■ SUPPLIED MATERIAL ■

• • • • • • •

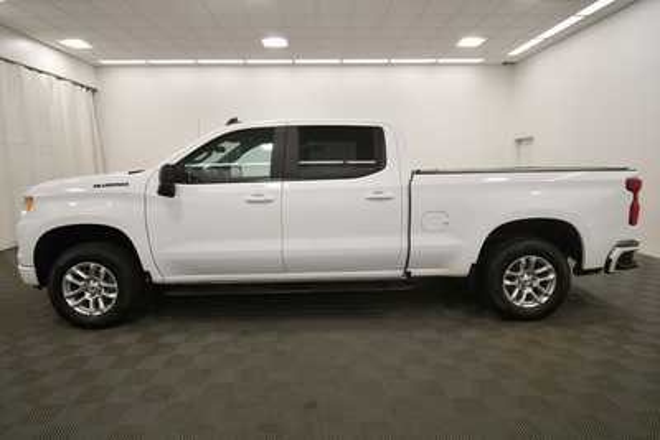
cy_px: 220
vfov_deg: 64.6
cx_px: 330
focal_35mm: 19
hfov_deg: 86.9
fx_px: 348
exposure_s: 1/250
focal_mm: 13
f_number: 5
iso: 640
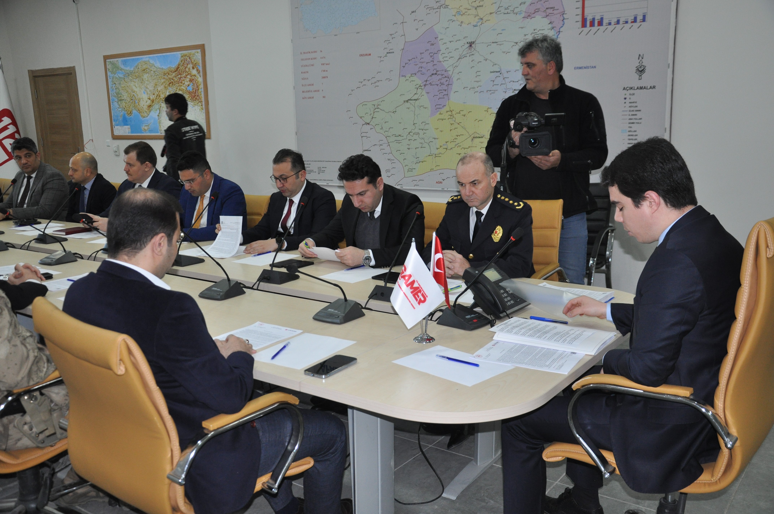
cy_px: 257
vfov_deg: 39.9
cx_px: 387
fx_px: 709
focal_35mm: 33
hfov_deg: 57.3
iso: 800
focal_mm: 22
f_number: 3.8
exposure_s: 1/60
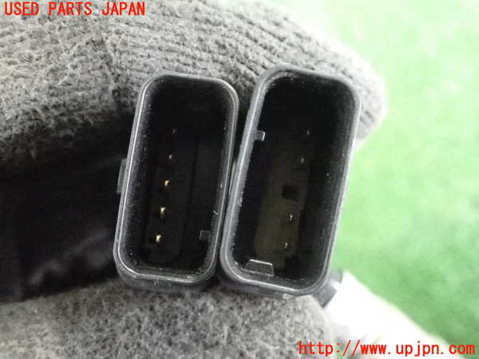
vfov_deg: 32.9
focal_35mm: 44
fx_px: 609
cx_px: 240
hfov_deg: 42.9
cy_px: 180
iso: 8000
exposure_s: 1/125
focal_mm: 7.84
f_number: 2.9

• • • • • • •

■ WHAT YOU ARE ASKED TO DO ■
Every record should come back exactly as it is, though none of the pictures should.

■ RESPONSE AREA ■
cy_px: 220
vfov_deg: 64.6
cx_px: 330
focal_35mm: 19
hfov_deg: 86.9
fx_px: 348
exposure_s: 1/250
focal_mm: 13
f_number: 5
iso: 640
cy_px: 257
vfov_deg: 39.9
cx_px: 387
fx_px: 709
focal_35mm: 33
hfov_deg: 57.3
iso: 800
focal_mm: 22
f_number: 3.8
exposure_s: 1/60
vfov_deg: 32.9
focal_35mm: 44
fx_px: 609
cx_px: 240
hfov_deg: 42.9
cy_px: 180
iso: 8000
exposure_s: 1/125
focal_mm: 7.84
f_number: 2.9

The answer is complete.